Lo scriba del Vangelo lo vuole sapere da Gesù e Gesù gli risponde, recuperando le parole della legge, che lo scriba conosce benissimo. Cos’è? Un cortocircuito, un parlarsi addosso? Non sembra, vista la serietà, con cui i due conducono il dialogo. È, piuttosto, un aiuto che i due si danno per non perdersi dentro il labirinto delle mille leggi, che la tradizione aveva indicato al popolo.
Al di là delle varie scuole di pensiero,
Gesù e lo scriba si ritrovano sintonizzati
al cuore della parola di Dio, garantendone l’effettiva verità.

È nella corrispondenza di quei due verbi, ascoltare e amare, che passa la scommessa della nostra vita. Sono così importanti che non possono vivere l’uno senza l’altro. E nel loro intreccio arrivano a coinvolgere, in termini addirittura inscindibili, Dio, il prossimo e te stesso. Senza che tra loro ci sia un prima e un dopo. È impossibile, infatti, amare Dio senza che Dio non ti mandi dagli uomini. Ma è pure impossibile distinguere gli uomini da te stesso tanto tu partecipi della storia di tutti. Impossibile da ultimo staccare te stesso da Dio, tanto lui ti ha fatto «sua immagine e somiglianza» (Gen1,27). È una circolarità, che al di là di ogni cortocircuito è in miscelazione continua. Un polo matura l’altro, in un crescendo di energia che mette il cielo sulla terra e fa camminare l’uomo dentro una solidarietà che non conosce ritorno. Ad altissimo voltaggio. 

 

«Non c’è altro comandamento più grande di questi» (Mc 12,31) risponde Gesù. «Hai detto bene, Maestro – ribatte lo scriba – Egli è unico e non vi è altri all’infuori di lui; amarlo con tutto il cuore, con tutta l’intelligenza e con tutta la forza e amare il prossimo come se stesso vale più di tutti gli olocausti e i sacrifici» (12,32-33).

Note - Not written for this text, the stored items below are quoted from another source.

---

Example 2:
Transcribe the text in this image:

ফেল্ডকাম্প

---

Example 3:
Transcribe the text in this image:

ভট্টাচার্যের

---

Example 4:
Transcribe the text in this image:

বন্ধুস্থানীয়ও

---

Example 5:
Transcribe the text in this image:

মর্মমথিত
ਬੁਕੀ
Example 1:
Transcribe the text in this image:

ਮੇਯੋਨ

Strano! Lo scriba alla legge fa un’aggiunta per nulla scontata. La contrappone a tutti quegli «olocausti e sacrifici», che si celebravano ogni giorno al tempio. I sacerdoti non facevano altro, come noi oggi facciamo con messe e rosari. Era ed è la maniera più facile di risolvere in una sola direzione, verso Dio, quel giro di amore, in cui Dio vuole coinvolto anche il prossimo e noi stessi. Ma si può risolvere gli impegni di solidarietà umana e di conversione personale a suon di liturgie, per quanto solenni? È una tentazione forte, contro cui Dio spesso ha preso le distanze con parole piuttosto pesanti: «Misericordia io voglio e non sacrifici!». E lo scriba sapientemente lo ricorda a Gesù.

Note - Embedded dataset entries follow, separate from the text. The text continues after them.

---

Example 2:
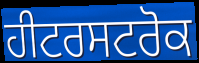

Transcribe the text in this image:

ਹੀਟਰਸਟਰੋਕ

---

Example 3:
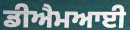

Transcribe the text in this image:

ਡੀਐਮਆਈ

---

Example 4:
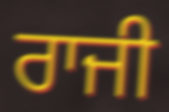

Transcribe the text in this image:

ਰਾਜੀ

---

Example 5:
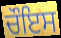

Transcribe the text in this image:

ਚੌਇਸ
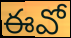
ఈవో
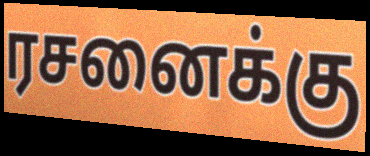
ரசனைக்கு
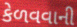
કેળવવાની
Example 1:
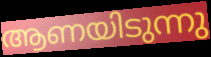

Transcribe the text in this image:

ആണയിടുന്നു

«Non sei lontano dal regno di Dio» (Mc 12,34) gli risponde Gesù con un’immediatezza che lascia tutti senza parole. Sia lo scriba, che lo aveva appena lodato perché «aveva risposto saggiamente» (Ivi), sia gli altri, tanto che «nessuno aveva più il coraggio di interrogarlo» (Ivi). Rispondere esattamente, infatti, non basta per vivere saggiamente. Ripetere pedissequamente il catechismo imparato a memoria non serve granché. Come pure non basta riconoscere le liturgie sacre, in cui astutamente siamo ricorsi per sgombrare l’anima da pericolosi rimorsi. Quelle parole, «ascoltare» e «amare», occorre viverle concretamente, scommettendoci sopra tutta la propria vita. E nessuno lo ha fatto e lo farà come Gesù. Di quelle parole, infatti, si fa altare, vittima e sacerdote. «Egli non è come gli altri sacerdoti che hanno bisogno di offrire sacrifici ogni giorno, prima per i propri peccati e poi per quelli del popolo – ci spiega la lettera agli Ebrei – Egli, santo, innocente, senza macchia, separato dai peccatori ed elevato sopra i cieli, lo ha fatto una volta per tutte, offrendo se stesso» (Eb 7,25-27).

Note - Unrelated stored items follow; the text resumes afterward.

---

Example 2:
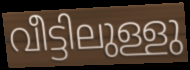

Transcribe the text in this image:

വീട്ടിലുള്ളു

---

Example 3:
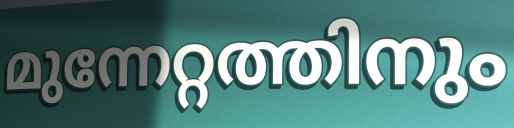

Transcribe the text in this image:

മുന്നേറ്റത്തിനും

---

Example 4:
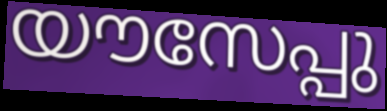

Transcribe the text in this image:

യൗസേപ്പു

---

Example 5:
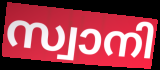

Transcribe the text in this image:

സ്വാനി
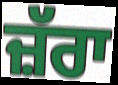
ਜ਼ੱਰਾ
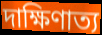
দাক্ষিণাত্য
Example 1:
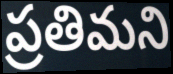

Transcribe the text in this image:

ప్రతిమని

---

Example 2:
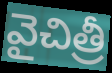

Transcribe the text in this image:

వైచిత్రీ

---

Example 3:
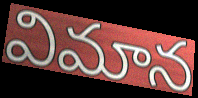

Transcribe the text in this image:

విమాన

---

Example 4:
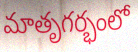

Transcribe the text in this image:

మాతృగర్భంలో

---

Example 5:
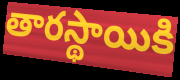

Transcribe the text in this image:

తారస్థాయికి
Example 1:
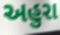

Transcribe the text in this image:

અહુરા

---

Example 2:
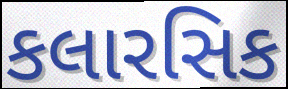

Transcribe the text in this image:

કલારસિક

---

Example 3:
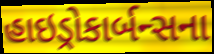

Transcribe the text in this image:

હાઇડ્રોકાર્બન્સના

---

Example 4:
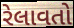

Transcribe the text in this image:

રેલાવતો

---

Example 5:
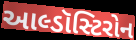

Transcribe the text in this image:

આલ્ડૉસ્ટિરોન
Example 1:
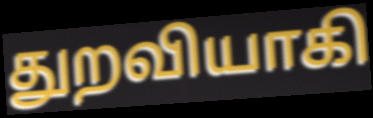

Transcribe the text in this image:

துறவியாகி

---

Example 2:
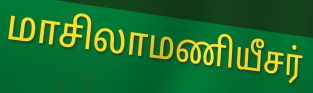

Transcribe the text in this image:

மாசிலாமணியீசர்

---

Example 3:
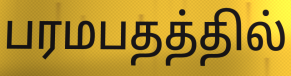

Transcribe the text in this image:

பரமபதத்தில்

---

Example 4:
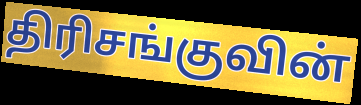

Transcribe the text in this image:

திரிசங்குவின்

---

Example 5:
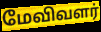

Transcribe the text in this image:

மேவிவளர்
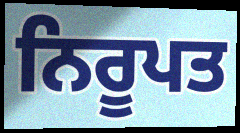
ਨਿਰੂਪਤ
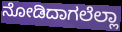
ನೋಡಿದಾಗಲೆಲ್ಲಾ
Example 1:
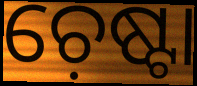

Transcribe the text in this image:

ଚ଼େଷ୍ଟା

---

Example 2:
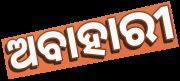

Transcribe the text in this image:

ଅବାହାରୀ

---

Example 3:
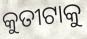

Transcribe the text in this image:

କୁତୀଟାକୁ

Cosa dobbiamo fare noi, allora?

«Questi precetti che oggi ti do – ripeteva Mosè ai suoi – ti stiano fissi nel cuore» (Dt 6,2). Sì, è meglio piantarli lì nel cuore che sillabare a fior di labbra le parole che il salmo responsoriale ci mette in bocca: «Ti amo, Signore, mia forza, Signore, mia roccia, mia fortezza, mio liberatore. Mio Dio, mia rupe, in cui mi rifugio; mio scudo, mia potente salvezza e mio baluardo» (Sal 17,2-3). Sono confidenze troppo intime per dar loro anche solo un suono esterno, meglio respirarli piano, in silenzio. Accenti d’un incanto che vorremmo seminare a pioggia su tutta l’umanità che incontriamo.

frate Silenzio

Sorella allodola

Ci son parole che bruciano le labbra, perché danno fuoco a tutta la vita!

Nella foto: Vincent Van Gogh, Natura morta con Bibbia (1885, Van Gogh Museum, Amsterdam).